- **DIRECTIONS**: Copy every record below exactly, leaving out any pictures.

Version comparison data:
···

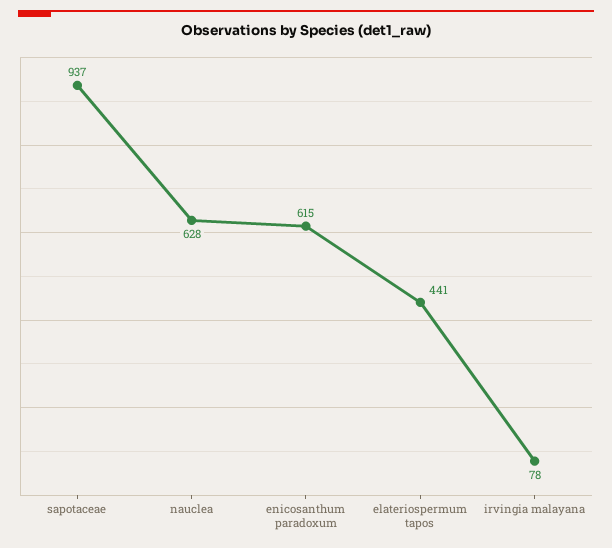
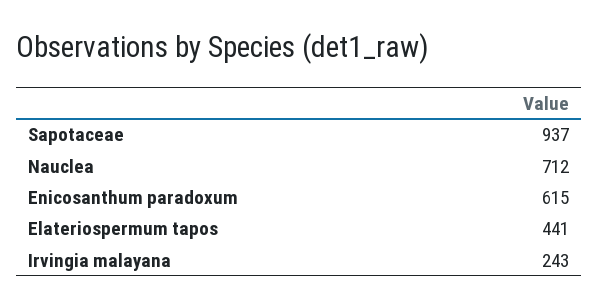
  {
    "sapotaceae": 937,
-   "nauclea": 628,
+   "nauclea": 712,
    "enicosanthum paradoxum": 615,
    "elateriospermum tapos": 441,
-   "irvingia malayana": 78
+   "irvingia malayana": 243
  }

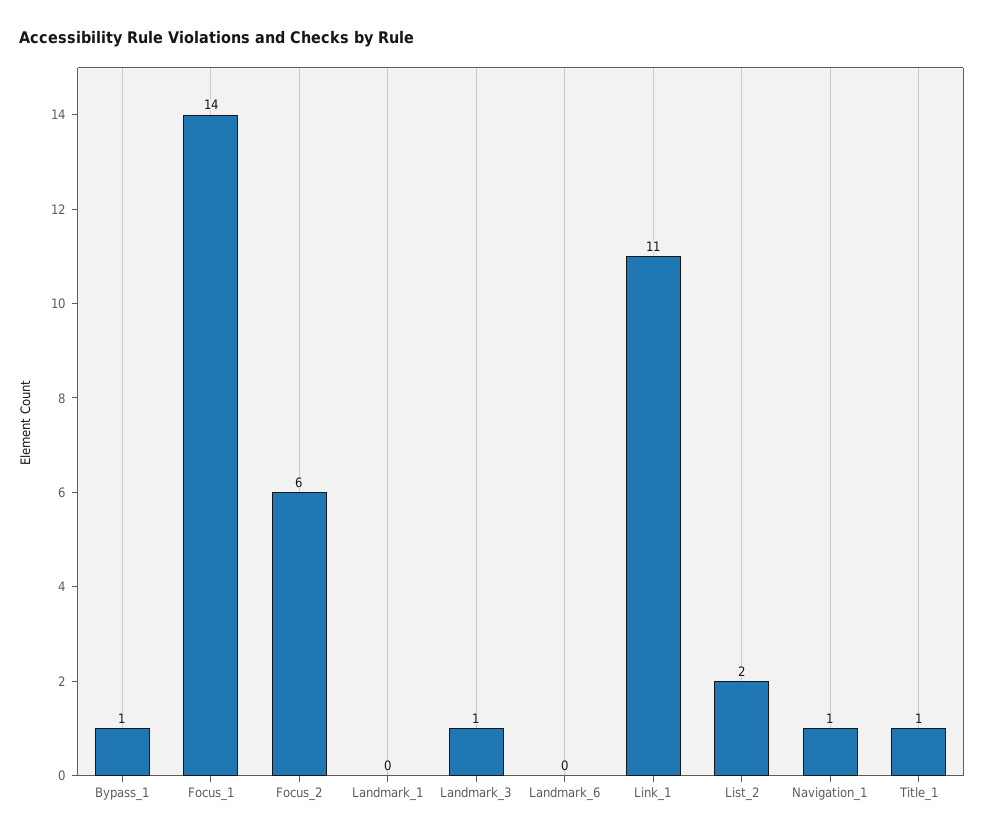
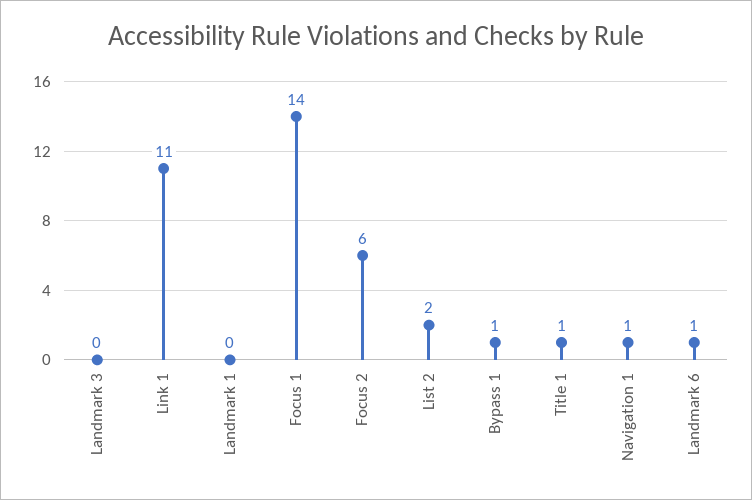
  {
    "Bypass_1": 1,
    "Focus_1": 14,
    "Focus_2": 6,
    "Landmark_1": 0,
-   "Landmark_3": 1,
+   "Landmark_3": 0,
-   "Landmark_6": 0,
+   "Landmark_6": 1,
    "Link_1": 11,
    "List_2": 2,
    "Navigation_1": 1,
    "Title_1": 1
  }

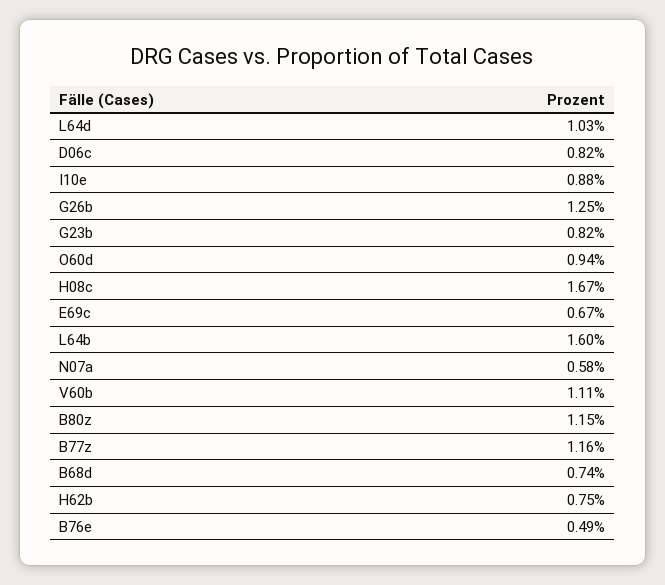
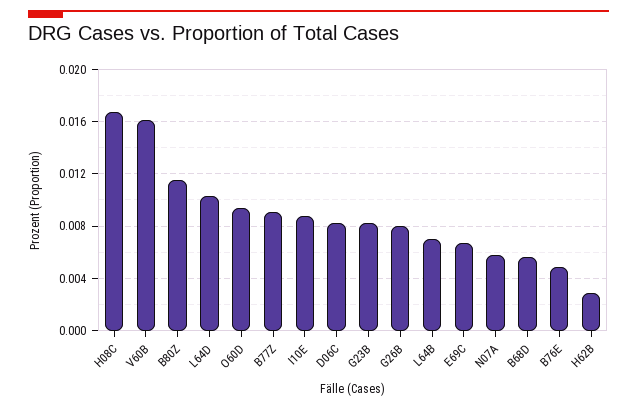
  {
    "L64d": 0.0103,
    "D06c": 0.0082,
    "I10e": 0.0088,
-   "G26b": 0.0125,
+   "G26b": 0.008,
    "G23b": 0.0082,
    "O60d": 0.0094,
    "H08c": 0.0167,
    "E69c": 0.0067,
-   "L64b": 0.016,
+   "L64b": 0.007,
    "N07a": 0.0058,
-   "V60b": 0.0111,
+   "V60b": 0.016,
    "B80z": 0.0115,
-   "B77z": 0.0116,
+   "B77z": 0.009,
-   "B68d": 0.0074,
+   "B68d": 0.0055,
-   "H62b": 0.0075,
+   "H62b": 0.003,
    "B76e": 0.0049
  }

···

- **RESPONSE**:
  {
    "sapotaceae": 937,
-   "nauclea": 628,
+   "nauclea": 712,
    "enicosanthum paradoxum": 615,
    "elateriospermum tapos": 441,
-   "irvingia malayana": 78
+   "irvingia malayana": 243
  }

  {
    "Bypass_1": 1,
    "Focus_1": 14,
    "Focus_2": 6,
    "Landmark_1": 0,
-   "Landmark_3": 1,
+   "Landmark_3": 0,
-   "Landmark_6": 0,
+   "Landmark_6": 1,
    "Link_1": 11,
    "List_2": 2,
    "Navigation_1": 1,
    "Title_1": 1
  }

  {
    "L64d": 0.0103,
    "D06c": 0.0082,
    "I10e": 0.0088,
-   "G26b": 0.0125,
+   "G26b": 0.008,
    "G23b": 0.0082,
    "O60d": 0.0094,
    "H08c": 0.0167,
    "E69c": 0.0067,
-   "L64b": 0.016,
+   "L64b": 0.007,
    "N07a": 0.0058,
-   "V60b": 0.0111,
+   "V60b": 0.016,
    "B80z": 0.0115,
-   "B77z": 0.0116,
+   "B77z": 0.009,
-   "B68d": 0.0074,
+   "B68d": 0.0055,
-   "H62b": 0.0075,
+   "H62b": 0.003,
    "B76e": 0.0049
  }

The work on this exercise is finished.